Publication information
- Publisher: Quality Comics DC Comics
- First appearance: Smash Comics #25 (1941)
- Created by: Robert Turner Jim Mooney

In-story information
- Alter ego: Carol Vance Martin

= Wildfire (Carol Vance Martin) =

Quality Comics superheroine

Wildfire (Carol Vance Martin) is a superheroine appearing in American comic books. One of the first female superheroes, she was originally published by Quality Comics during what comics historians and fans called the Golden Age of comic books. With her luxurious mane of red hair and revealing costume, she has been called "the sexiest super-hero of 1941".

According to Jess Nevins' Encyclopedia of Golden Age Superheroes, "her opponents are mostly ordinary criminals and Axis agents, although there are a few name villains, like the Frog, Mad Merlin, and the Dean of Darkness".

==Publication history==
Wildfire appears in Smash Comics #25-37, in solo adventures drawn by Jim Mooney. She, along with many other Quality Comics superheroes, was purchased by DC Comics after Quality went out of business in the mid-1950s.

Wildfire was a redhead, who wore red pants.
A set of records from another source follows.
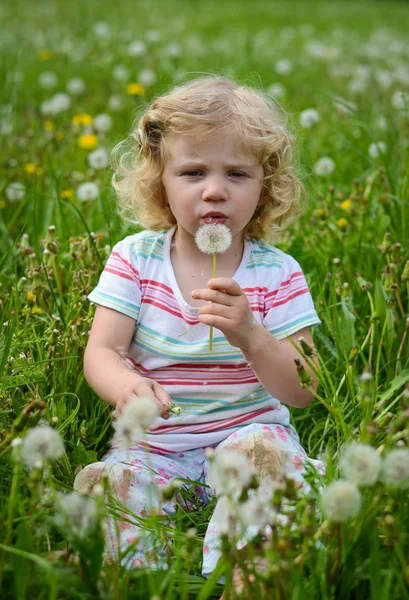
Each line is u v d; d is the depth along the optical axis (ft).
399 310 10.86
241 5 59.72
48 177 15.46
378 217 12.86
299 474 7.62
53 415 8.42
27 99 21.94
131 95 21.27
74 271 10.68
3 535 6.61
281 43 37.78
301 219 12.90
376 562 5.99
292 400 8.40
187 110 8.48
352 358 9.20
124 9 48.16
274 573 5.86
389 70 28.48
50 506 6.74
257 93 9.29
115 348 8.68
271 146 8.65
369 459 5.88
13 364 8.61
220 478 5.94
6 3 47.67
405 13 60.44
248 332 8.02
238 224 8.54
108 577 6.29
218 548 6.47
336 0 69.36
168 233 9.18
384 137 16.90
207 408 8.55
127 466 7.94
Her powers were gifted to her by the god of fire.

Speculation that Wildfire was originally intended to play a major role in the All-Star Squadron series, but DC objected on the basis of her name, which she shared with the Legion of Super-Heroes member is inaccurate - Roy Thomas confirmed in Tomorrows' Quality Companion that he, not DC, took the decision not to use the character. A female incarnation of Firebrand was introduced into the series with similar abilities.

==Fictional character biography==
Her only appearance in a DC comic is in The Golden Age miniseries, by writer James Robinson and artist Paul Smith. In issue #4, the male cross-dressing character Madame Fatal appears in a panel surrounded by the Fiddler, and the Gambler, who all appear to be courting "her" while other heroes (including Wildfire) stand around giggling, evidently aware of Madame Fatal's true gender.

She also inspired another character named Wildfire in the JLA: Destiny miniseries.